Text block section start

What These Visualizations Teach

Attention Visualizer (Stage 5) — NEW

The attention visualizer demonstrates the core concepts from Sections 5.1-5.7:

  • Query-Key matching: See how queries find relevant keys
  • Attention weights: Observe the softmax distribution over positions
  • Causal masking: Enable GPT-style masking to prevent future attention
  • Temperature effects: Watch attention sharpen or soften with temperature

Try these experiments:

Pattern Masking What it demonstrates
Random None Untrained attention, spread distribution
Self-Attention None Each position attends to itself
Previous Token Causal Local context pattern
Syntactic None Content word relationships
Distance-Based Causal Positional attention decay

Gradient Descent Visualizer (Stage 4)

The optimizer visualizer demonstrates the core concepts from Sections 4.2-4.5:

  • Loss landscapes: See how different surfaces create different optimization challenges
  • Optimizer comparison: Watch how SGD, momentum, and Adam behave differently
  • Hyperparameter effects: Explore how learning rate and momentum coefficients affect convergence
  • Condition number: Observe zigzagging on elongated valleys

Try these experiments:

Surface Optimizer What it demonstrates
Elongated Valley SGD Zigzag problem, slow convergence
Elongated Valley Momentum Dampens oscillation, faster
Rosenbrock Adam Navigates curved valleys
Saddle Point Any Escape behavior (or getting stuck)
Rastrigin Adam Local minima challenges

N-gram State Machine (Stage 1)

The n-gram visualizer demonstrates the core concepts from Sections 1.1-1.3:

  • State machine view: Markov chains are finite state automata
  • Training = counting: Watch how observations become transition probabilities
  • Generation: Sample from the model one token at a time
  • Context dependence: See how history determines the next token distribution

Try these experiments:

Training Text What it demonstrates
abab Deterministic patterns
the cat sat on the mat Natural language structure
to be or not to be Repeated patterns create loops
aaaaabbbbb Imbalanced distributions

Autograd Visualizer (Stage 2)

Text block section end
Data shown section start

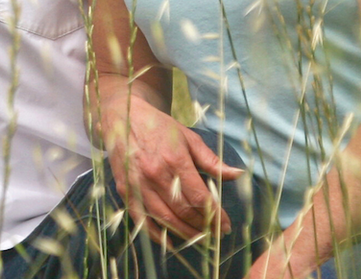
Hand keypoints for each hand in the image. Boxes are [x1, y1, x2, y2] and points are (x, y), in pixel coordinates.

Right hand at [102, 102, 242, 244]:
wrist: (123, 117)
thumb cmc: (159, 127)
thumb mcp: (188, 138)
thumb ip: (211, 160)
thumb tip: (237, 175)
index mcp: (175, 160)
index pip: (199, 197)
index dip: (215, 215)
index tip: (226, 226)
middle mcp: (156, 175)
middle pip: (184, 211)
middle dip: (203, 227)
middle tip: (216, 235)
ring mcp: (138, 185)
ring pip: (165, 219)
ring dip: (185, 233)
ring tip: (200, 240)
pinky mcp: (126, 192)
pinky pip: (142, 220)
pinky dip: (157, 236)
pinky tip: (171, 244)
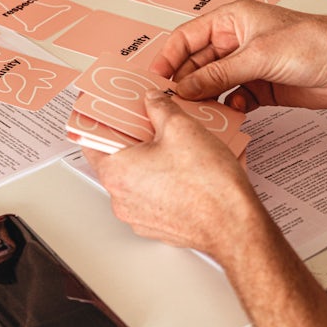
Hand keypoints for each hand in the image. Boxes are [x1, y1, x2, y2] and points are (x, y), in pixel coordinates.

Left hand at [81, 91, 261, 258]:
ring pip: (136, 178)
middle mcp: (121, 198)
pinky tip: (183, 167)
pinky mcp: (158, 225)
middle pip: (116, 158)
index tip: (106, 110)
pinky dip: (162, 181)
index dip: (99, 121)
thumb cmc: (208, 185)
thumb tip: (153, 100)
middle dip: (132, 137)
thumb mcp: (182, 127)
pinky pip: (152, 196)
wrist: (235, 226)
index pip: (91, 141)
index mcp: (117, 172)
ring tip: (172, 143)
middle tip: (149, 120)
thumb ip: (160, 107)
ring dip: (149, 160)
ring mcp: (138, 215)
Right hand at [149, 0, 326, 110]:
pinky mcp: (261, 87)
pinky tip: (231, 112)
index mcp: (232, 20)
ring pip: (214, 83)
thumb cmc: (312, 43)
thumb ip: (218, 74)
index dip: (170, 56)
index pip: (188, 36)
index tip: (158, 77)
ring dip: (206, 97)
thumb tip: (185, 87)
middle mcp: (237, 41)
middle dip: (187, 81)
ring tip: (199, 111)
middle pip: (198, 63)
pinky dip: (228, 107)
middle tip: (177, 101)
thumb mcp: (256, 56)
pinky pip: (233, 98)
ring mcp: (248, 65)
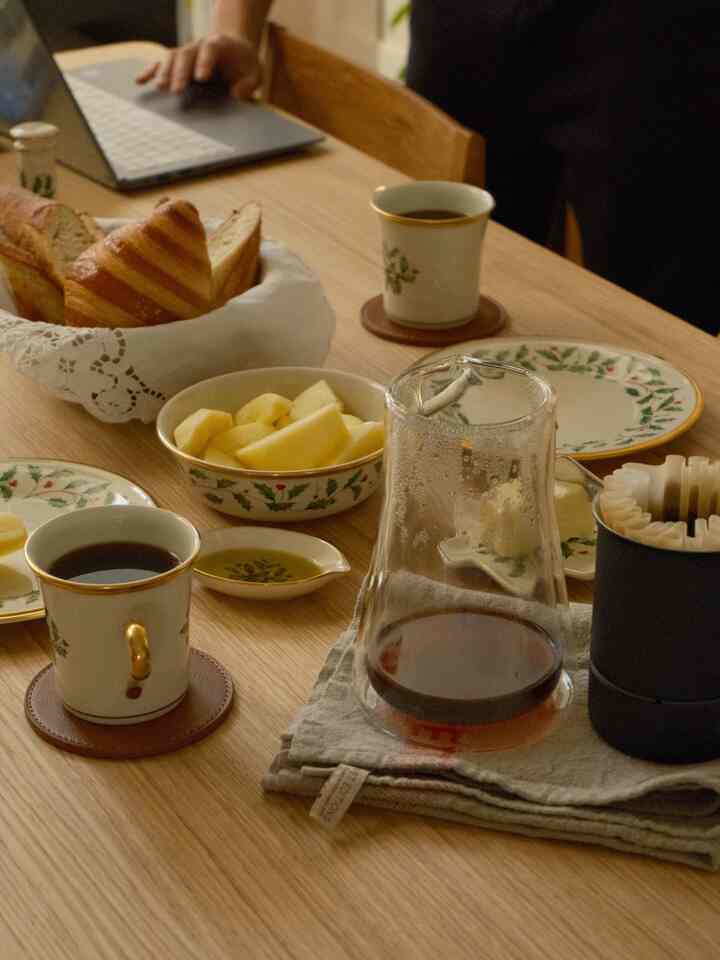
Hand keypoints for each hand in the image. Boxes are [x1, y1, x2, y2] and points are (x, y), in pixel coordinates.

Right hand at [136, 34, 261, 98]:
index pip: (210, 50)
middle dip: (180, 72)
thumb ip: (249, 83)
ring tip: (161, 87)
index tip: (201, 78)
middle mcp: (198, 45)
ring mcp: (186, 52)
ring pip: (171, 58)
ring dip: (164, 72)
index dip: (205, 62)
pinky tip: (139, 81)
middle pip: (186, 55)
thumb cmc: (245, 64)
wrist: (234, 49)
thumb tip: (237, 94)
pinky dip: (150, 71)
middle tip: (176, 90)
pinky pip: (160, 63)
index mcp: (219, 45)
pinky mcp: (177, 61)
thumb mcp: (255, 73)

Data shown section end
Data shown section start

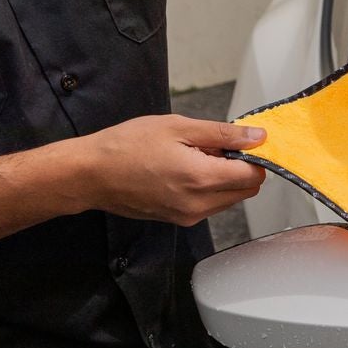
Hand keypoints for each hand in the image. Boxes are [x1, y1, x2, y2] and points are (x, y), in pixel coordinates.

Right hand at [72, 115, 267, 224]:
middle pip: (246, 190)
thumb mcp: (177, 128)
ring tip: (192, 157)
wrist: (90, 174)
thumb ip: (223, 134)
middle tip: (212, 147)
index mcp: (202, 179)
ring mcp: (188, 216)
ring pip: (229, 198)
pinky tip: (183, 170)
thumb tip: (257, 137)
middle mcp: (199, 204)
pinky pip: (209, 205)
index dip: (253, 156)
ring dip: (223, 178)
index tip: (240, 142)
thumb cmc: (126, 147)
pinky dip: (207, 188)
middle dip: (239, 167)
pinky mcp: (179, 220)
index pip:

Data shown section end

● **Actions to take**:
1 > In the visualizer guide, shorten the passage that begins "The n-gram visualizer demonstrates" and its four bullet points, keeping the main facts.
2 > Repeat word for word the section of the visualizer guide that opens with the words containing "Surface Optimizer What" and closes with "Machine (Stage 1)".
3 > Pick up the visualizer guide after its final line and continue writing it.

● **Answers given**:
1 > The n-gram visualizer covers Sections 1.1-1.3. It shows Markov chains as finite state automata and training as counting observations into transition probabilities. It also shows generation as sampling one token at a time, and how history determines the next-token distribution.

2 >
Surface Optimizer What it demonstrates
Elongated Valley SGD Zigzag problem, slow convergence
Elongated Valley Momentum Dampens oscillation, faster
Rosenbrock Adam Navigates curved valleys
Saddle Point Any Escape behavior (or getting stuck)
Rastrigin Adam Local minima challenges

N-gram State Machine (Stage 1)

3 >
The autograd visualizer demonstrates the core concepts from Section 2.4-2.6:

  • Computational graphs: See how mathematical expressions become directed acyclic graphs
  • Forward pass: Watch values propagate from inputs to outputs
  • Backward pass: Observe gradients flow in reverse via the chain rule
  • Local gradients: Each operation contributes its local derivative

Try these expressions to explore different patterns:

Expression What it demonstrates
(x + y) * z Basic operations, gradient accumulation
x * x + y * y Sum of squares, independent gradients
(x * y) + (y * z) Shared variable (y appears twice)
x * x * x Power rule in action

Temperature Sampling (Stage 1)

The temperature explorer demonstrates concepts from Section 1.6:

  • Probability distributions: How language models represent uncertainty
  • Temperature scaling: The formula P_T(t) = P(t)^(1/T) / Z
  • Entropy: How "spread out" the distribution is
  • Effective vocabulary: Perplexity as the "equivalent uniform vocabulary size"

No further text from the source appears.